Tasks for this exercise:
1. According to the PySpark notebook template, why should notebook runs use deterministic transforms, safe overwrites or merges, and repeatable partition logic? Answer in one to three sentences.
2. In the PySpark notebook template, what naming style should constants use?
3. Carry on the PySpark notebook template from the point where it stops.

Passage to read:
# Data Processing Notebook Template

Use this scaffold to build repeatable PySpark pipelines with logging, validations, and optional Delta rollbacks. Replace placeholders with your sources, business logic, and checks.


## Notebook guidelines

- Name notebooks in clear snake_case (e.g., `orders_enriched.ipynb` or `domain_orders_enriched.ipynb`); keep one primary table per notebook.
- Make runs idempotent: deterministic transforms, safe overwrites/merges, and repeatable partition logic so reruns do not create duplicates.
- Keep scopes clean: functions in snake_case, classes in PascalCase, constants UPPER_SNAKE, modules/files in snake_case; avoid implicit globals beyond parameters.
- Encapsulate helpers in small functions inside the notebook when reusable; prefer pure functions and pass Spark/DataFrames explicitly.
- Document inputs/outputs near the top and ensure the notebook owns producing one curated table/view, not many.


In [11]:
from spark_fuse.spark import create_session
from spark_fuse.utils import change_tracking  # noqa: F401 (enables .change_tracking accessors)
from spark_fuse.utils.logging import create_progress_tracker, enable_spark_logging, log_info as log_info_step, log_error as log_error_step, log_end as log_end_step, console
from spark_fuse.utils.dataframe import ensure_columns, preview
from pyspark.sql import functions as F, types as T
import datetime as _dt

progress_tracker = create_progress_tracker(total_steps=10)
log = console()

def log_info(label: str, *, advance: int = 1) -> None:
    log_info_step(progress_tracker, log, label, advance=advance)


def log_error(label: str, *, advance: int = 1) -> None:
    log_error_step(progress_tracker, log, label, advance=advance)

Images with bounding boxes:
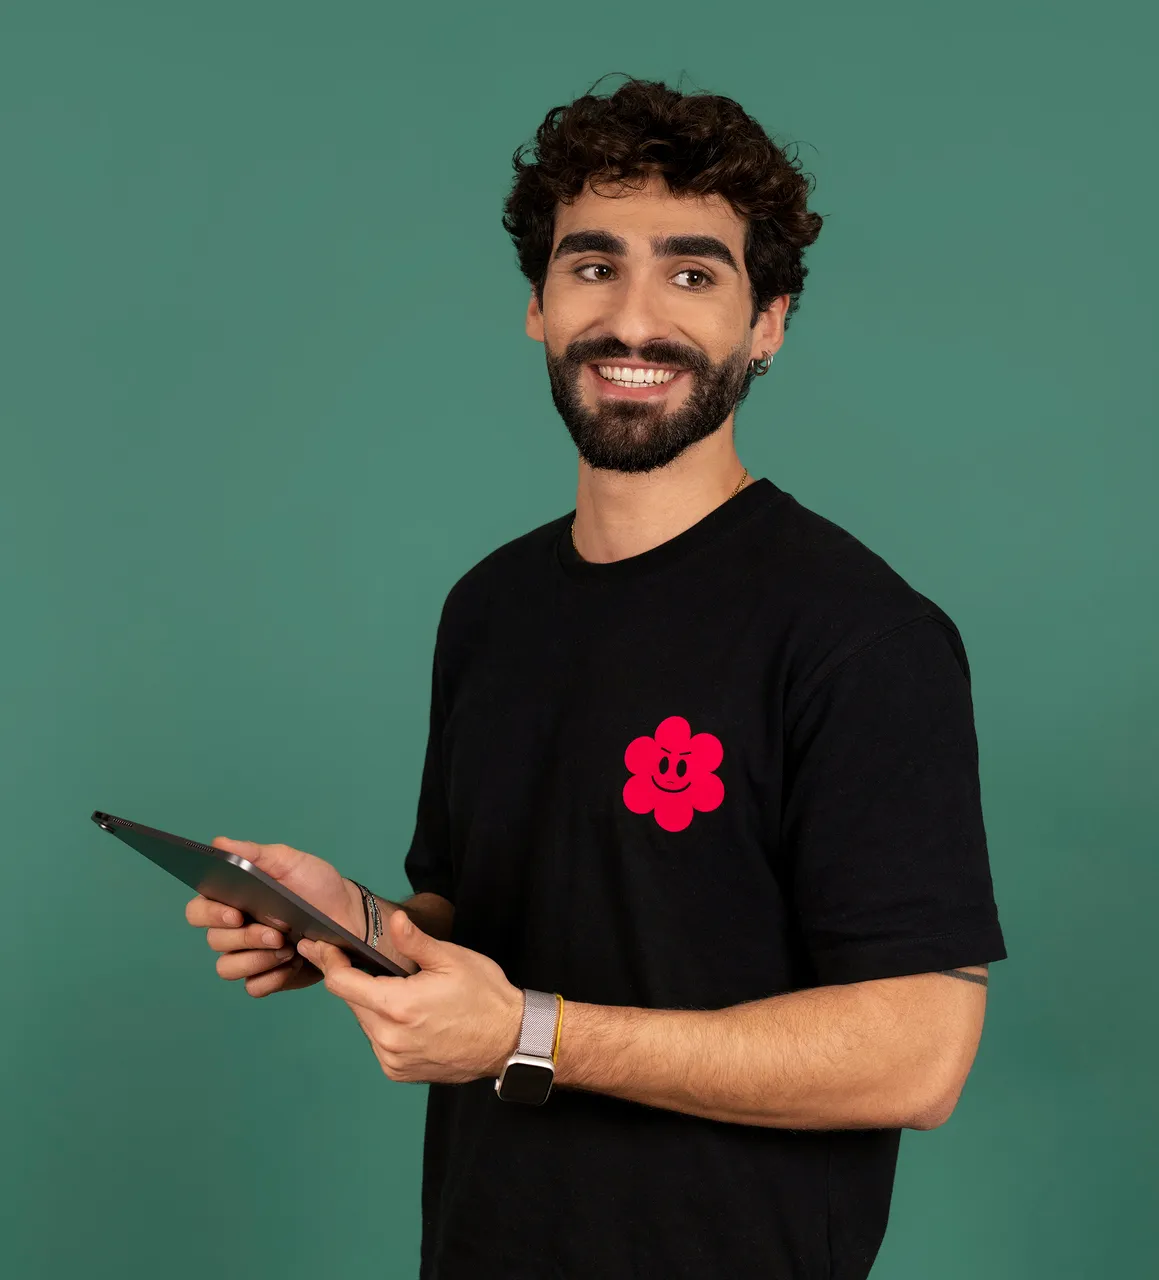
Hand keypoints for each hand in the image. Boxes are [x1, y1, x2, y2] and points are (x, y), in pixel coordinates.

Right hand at [185, 837, 362, 997]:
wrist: (349, 915)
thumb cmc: (317, 886)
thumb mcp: (290, 862)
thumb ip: (254, 854)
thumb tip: (219, 844)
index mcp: (233, 900)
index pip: (199, 910)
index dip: (209, 914)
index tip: (235, 914)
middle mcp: (235, 930)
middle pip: (214, 941)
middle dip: (245, 938)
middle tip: (276, 933)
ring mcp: (250, 955)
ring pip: (228, 968)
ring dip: (256, 959)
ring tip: (287, 948)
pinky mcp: (269, 977)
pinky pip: (254, 987)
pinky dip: (271, 977)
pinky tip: (292, 964)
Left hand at [298, 907, 524, 1084]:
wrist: (509, 1040)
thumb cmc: (484, 996)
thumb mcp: (452, 959)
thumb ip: (415, 941)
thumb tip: (393, 920)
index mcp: (398, 1006)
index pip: (342, 984)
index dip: (329, 961)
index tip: (321, 946)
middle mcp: (388, 1038)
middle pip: (352, 1002)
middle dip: (354, 979)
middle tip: (362, 959)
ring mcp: (392, 1059)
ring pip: (365, 1022)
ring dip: (370, 1003)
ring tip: (395, 987)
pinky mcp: (399, 1071)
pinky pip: (378, 1041)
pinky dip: (383, 1025)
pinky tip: (406, 1013)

Solved tasks:
1. These practices make runs idempotent, so reruns of the notebook do not create duplicates.

2. UPPER_SNAKE.

3.
def log_end(label: str, *, advance: int = 1) -> None:
    log_end_step(progress_tracker, log, label, advance=advance)

# Set any reusable parameters here
job_ts = _dt.datetime.now().replace(microsecond=0).isoformat()  # UTC timestamp; override if needed


> Why `functions as F` and `types as T`? Aliasing keeps chained expressions concise, matches common Spark style, and avoids polluting the global namespace with hundreds of column functions and type classes.


## Create a session

Adjust `app_name`, `master`, and configs for your environment.


In [12]:
log_info("Starting Spark session...", advance=0)
spark = create_session(
    app_name="data-processing-template",
    master="local[*]",
    extra_configs={"spark.some.credential": "value"},
)
log_info("Spark session ready")
spark


INFO: Spark session ready:  10%|█         | 1/10 [00:00<00:02,  3.24it/s, +0.31s, total 0.32s]

## Start logging

Raise Spark log verbosity while you iterate so shuffle and scheduler details show up in the driver logs.


In [13]:
enable_spark_logging(spark, level="WARN")
log_info("Spark logging enabled at WARN.", advance=0)
log_info("Logging configured")


INFO: Logging configured:  10%|█         | 1/10 [00:00<00:02,  3.24it/s, +0.00s, total 0.34s]            

## Load relevant data

Declare input locations and load dataframes. Swap formats and options for your sources.


In [14]:
log_info("Loading input data (dummy samples; replace with real sources)...", advance=0)

orders_schema = T.StructType(
    [
        T.StructField("order_id", T.StringType(), False),
        T.StructField("order_ts", T.StringType(), False),
        T.StructField("order_total", T.DoubleType(), False),
        T.StructField("customer_id", T.StringType(), False),
    ]
)
orders_data = [
    ("O-1001", "2024-01-05", 42.50, "C001"),
    ("O-1002", "2024-01-06", 18.00, "C002"),
    ("O-1003", "2024-01-06", 120.75, "C003"),
]
orders_df = spark.createDataFrame(orders_data, schema=orders_schema)

customers_schema = T.StructType(
    [
        T.StructField("customer_id", T.StringType(), False),
        T.StructField("segment", T.StringType(), True),
        T.StructField("country", T.StringType(), True),
    ]
)
customers_data = [
    ("C001", "retail", "US"),
    ("C002", "enterprise", "CA"),
    ("C003", "retail", "UK"),
]
customers_df = spark.createDataFrame(customers_data, schema=customers_schema)

log_info("Input data loaded")
log_info(f"Orders sample:\n{preview(orders_df)}", advance=0)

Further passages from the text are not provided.